#### TRAVAIL À FAIRE:
1. Répondez aux questions suivantes d'après l'article sur « La Nouvelle Blanche Neige » :
(a) Sur quelle chaîne le programme a-t-il été diffusé ?
(b) Quelle fonction l'article attribue-t-il à Fanny Rondeau ?
(c) Par quels deux adjectifs l'article décrit-il le public habituel des chaînes ?
2. Convertissez en liste JSON de chaînes les lignes des enregistrements, depuis leur début jusqu'à la ligne contenant "scientific name: Sphagnum papillosum", incluse. Produisez une chaîne par ligne et omettez les lignes vides.

#### TEXTE EXTRAIT:
● ● ● ● ●
FANNY RONDEAU — ‘‘L’expérimentation fait partie de notre travail de service public’’
Rencontre avec la conseillère au programme de « La Nouvelle Blanche Neige »
Par Emilie Flament • 21 février 2012
Suite à la diffusion fin décembre de « La Nouvelle Blanche Neige » sur France 2, nous avons rencontré Fanny Rondeau, conseillère au programme France Télévisions qui a suivi le projet. Nous revenons avec elle sur la genèse de cet Unitaire particulièrement original dans le petit monde sclérosé du Paysage Audiovisuel français, et sur ses faibles résultats d’audience.

« La Nouvelle Blanche Neige » fait partie de ces déceptions qui montrent, à l’heure où certains veulent prendre une hirondelle pour le printemps, que la fiction française, et peut-être surtout son public, ont encore beaucoup de chemin à faire pour gagner en maturité. C’est le problème des vases désespérément non communicants : vider celui du public habituel de nos chaînes, âgé et hyper-conservateur, ne permet pas de remplir celui d’un nouveau public, plus jeune et plus entraîné aux formats de narration moderne.
● ● ● ● ●
#### DONNÉES D'ENTRÉE:
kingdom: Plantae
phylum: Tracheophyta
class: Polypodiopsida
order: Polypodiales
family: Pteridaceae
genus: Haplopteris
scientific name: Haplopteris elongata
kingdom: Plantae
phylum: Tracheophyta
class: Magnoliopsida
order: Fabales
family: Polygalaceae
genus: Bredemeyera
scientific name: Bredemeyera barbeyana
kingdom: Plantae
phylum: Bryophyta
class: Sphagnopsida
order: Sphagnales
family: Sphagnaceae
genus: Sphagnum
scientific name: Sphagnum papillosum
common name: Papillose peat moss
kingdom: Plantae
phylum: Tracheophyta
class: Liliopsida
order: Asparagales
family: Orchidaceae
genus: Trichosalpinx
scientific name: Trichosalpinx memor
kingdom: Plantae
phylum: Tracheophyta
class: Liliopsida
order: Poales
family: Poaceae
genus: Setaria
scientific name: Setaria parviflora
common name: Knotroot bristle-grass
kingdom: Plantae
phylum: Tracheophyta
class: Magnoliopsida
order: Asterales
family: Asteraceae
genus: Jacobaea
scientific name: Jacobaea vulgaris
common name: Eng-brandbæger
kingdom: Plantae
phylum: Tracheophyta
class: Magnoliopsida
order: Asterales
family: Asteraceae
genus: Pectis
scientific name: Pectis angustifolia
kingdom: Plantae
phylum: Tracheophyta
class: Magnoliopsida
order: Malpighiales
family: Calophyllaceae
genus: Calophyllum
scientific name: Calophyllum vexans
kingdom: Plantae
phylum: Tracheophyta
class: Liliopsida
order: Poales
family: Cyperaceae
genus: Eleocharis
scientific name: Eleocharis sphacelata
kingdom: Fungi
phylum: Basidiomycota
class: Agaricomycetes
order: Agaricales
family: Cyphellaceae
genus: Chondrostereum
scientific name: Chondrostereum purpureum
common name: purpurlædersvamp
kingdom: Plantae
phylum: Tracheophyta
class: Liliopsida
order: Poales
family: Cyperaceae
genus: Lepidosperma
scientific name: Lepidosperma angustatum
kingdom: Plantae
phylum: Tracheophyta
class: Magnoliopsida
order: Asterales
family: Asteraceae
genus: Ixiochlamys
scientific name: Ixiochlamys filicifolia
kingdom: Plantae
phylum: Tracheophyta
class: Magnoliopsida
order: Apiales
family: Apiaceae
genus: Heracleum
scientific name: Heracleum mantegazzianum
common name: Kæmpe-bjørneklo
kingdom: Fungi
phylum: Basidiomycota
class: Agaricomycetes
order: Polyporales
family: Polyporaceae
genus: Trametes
● ● ● ● ●
#### CORRIGÉ:
1.
(a) France 2.
(b) Conseillère au programme France Télévisions.
(c) Âgé et hyper-conservateur.

2.
[
  "kingdom: Plantae",
  "phylum: Tracheophyta",
  "class: Polypodiopsida",
  "order: Polypodiales",
  "family: Pteridaceae",
  "genus: Haplopteris",
  "scientific name: Haplopteris elongata",
  "kingdom: Plantae",
  "phylum: Tracheophyta",
  "class: Magnoliopsida",
  "order: Fabales",
  "family: Polygalaceae",
  "genus: Bredemeyera",
  "scientific name: Bredemeyera barbeyana",
  "kingdom: Plantae",
  "phylum: Bryophyta",
  "class: Sphagnopsida",
  "order: Sphagnales",
  "family: Sphagnaceae",
  "genus: Sphagnum",
  "scientific name: Sphagnum papillosum"
]